Kejagung Belum ada Rencana Waktu dekat Eksekusi Mati Herry Wirawan, Ini Alasannya

Gempita.co-Kejaksaan Agung (Kejagung) tak akan langsung mengeksekusi mati terdakwa kasus pemerkosaan belasan santri Herry Wirawan dalam waktu dekat.

Hal tersebut disampaikan Kapuspenkum Kejagung Ketut Sumedana merespons putusan Mahkamah Agung (MA) yang tetap menjatuhi hukuman mati terhadap Herry Wirawan.

Bacaan Lainnya
Gempita Bali Transport

Ketut mengatakan Jaksa Agung ST Burhannudin belum memiliki program untuk mengeksekusi para terpidana mati. Ia menyebut eksekusi Herry Wirawan masih belum bisa dilaksanakan dalam waktu dekat.

“Bukan artinya kita menghindari, tetapi belum ada program untuk ke sana,” kata Ketut di sela-sela Rakernas Kejagung di Hotel Sultan, Jakarta Pusat, Rabu (4/1).
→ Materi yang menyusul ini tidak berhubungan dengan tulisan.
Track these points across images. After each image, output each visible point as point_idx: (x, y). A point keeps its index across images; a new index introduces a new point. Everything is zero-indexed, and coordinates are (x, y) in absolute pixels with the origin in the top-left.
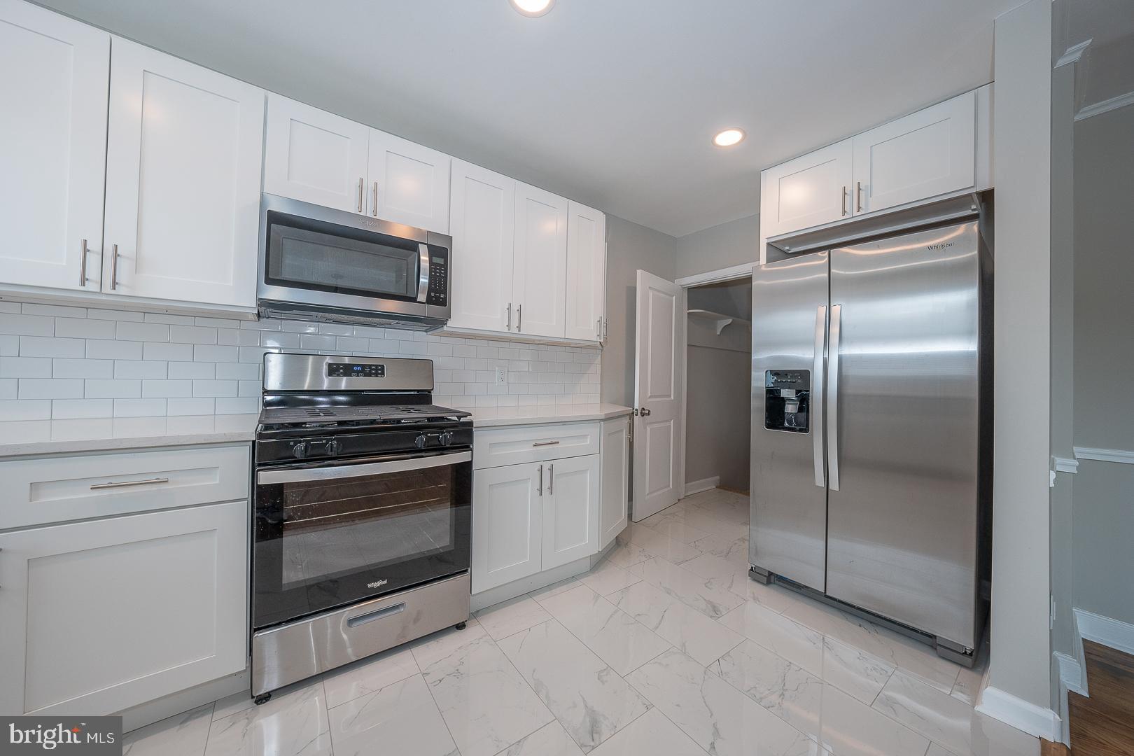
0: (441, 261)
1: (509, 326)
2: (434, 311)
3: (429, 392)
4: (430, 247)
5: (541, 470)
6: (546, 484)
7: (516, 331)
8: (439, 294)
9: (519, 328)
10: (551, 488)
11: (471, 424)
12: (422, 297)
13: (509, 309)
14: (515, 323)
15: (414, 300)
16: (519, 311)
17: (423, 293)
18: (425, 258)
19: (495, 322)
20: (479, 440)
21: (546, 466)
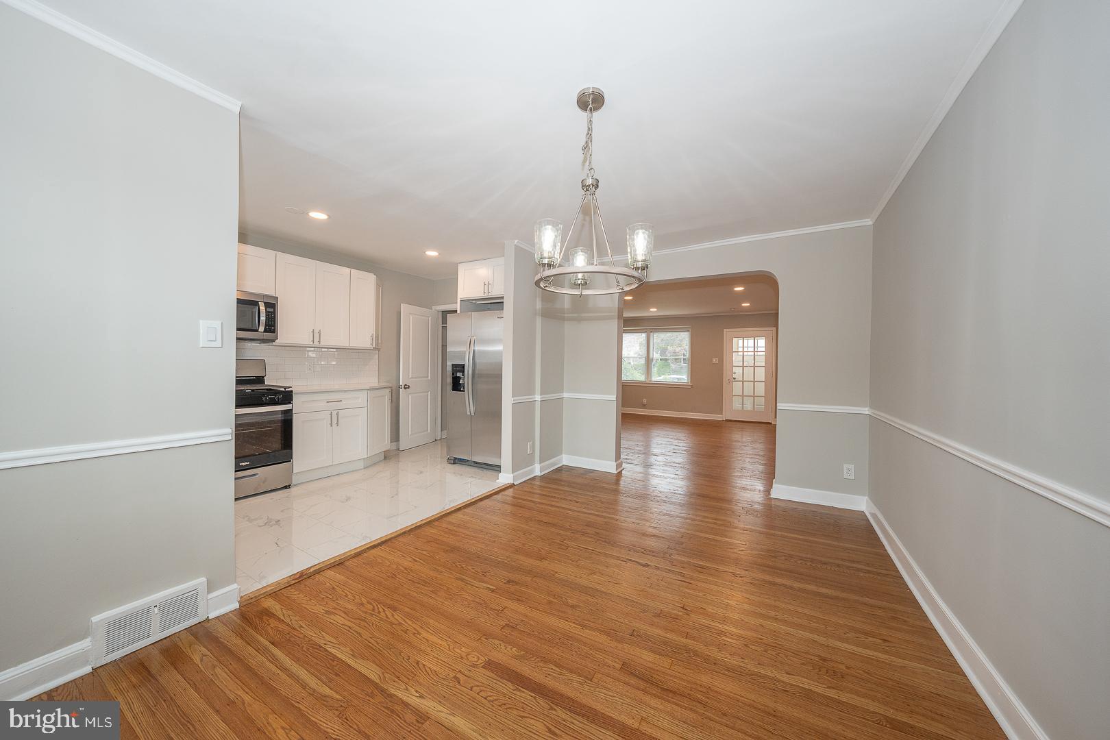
0: (272, 310)
1: (313, 341)
2: (269, 335)
3: (263, 377)
4: (265, 303)
5: (331, 414)
6: (335, 421)
7: (318, 343)
8: (271, 326)
9: (319, 342)
10: (337, 423)
11: (292, 391)
12: (262, 329)
13: (313, 332)
14: (317, 339)
15: (257, 331)
16: (319, 333)
17: (262, 326)
18: (262, 308)
19: (305, 340)
20: (296, 399)
21: (334, 413)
Meski proses eksekusi mati belum dilakukan, ia menegaskan bukan berarti kejaksaan mengantungkan nasib para terpidana mati.

Ketut menyadari bahwa proses eksekusi mati seorang terpidana tidaklah mudah. Menurutnya, ada unsur hak asasi manusia (HAM) yang harus dipertimbangkan.

Selain itu, kejaksaan juga masih menghargai upaya hukum lain yang masih dimiliki terpidana, seperti pengajuan grasi, amnesti, dan peninjauan kembali (PK).

“Untuk melaksanakan hukuman mati itu prosesnya sangat panjang, terkait dengan (sorotan) dunia internasional, terkait dengan citra kejaksaan, dan negara,” ujarnya.

Herry Wirawan tetap divonis mati oleh Mahkamah Agung (MA) melalui putusan kasasi nomor 5642 K/PID.SUS/2022.

Putusan kasasi diketuk pada Kamis (8/12/2022) oleh majelis hakim yang diketuai Sri Murwahyuni dengan hakim anggota Hidayat Manao dan Prim Haryadi. Majelis hakim menolak kasasi yang diajukan Herry maupun jaksa penuntut umum.

Di pengadilan tingkat banding sebelumnya, Herry juga tetap divonis mati. Vonis tersebut mengoreksi putusan pengadilan tingkat pertama yang menghukum Herry dengan pidana penjara seumur hidup.

Majelis hakim tingkat banding juga menghukum Herry untuk membayar restitusi alias uang pengganti kerugian terhadap korban perkosaan, mengoreksi putusan pengadilan tingkat pertama yang membebankan restitusi kepada Kementerian Pemberdayaan Perempuan dan Perlindungan Anak.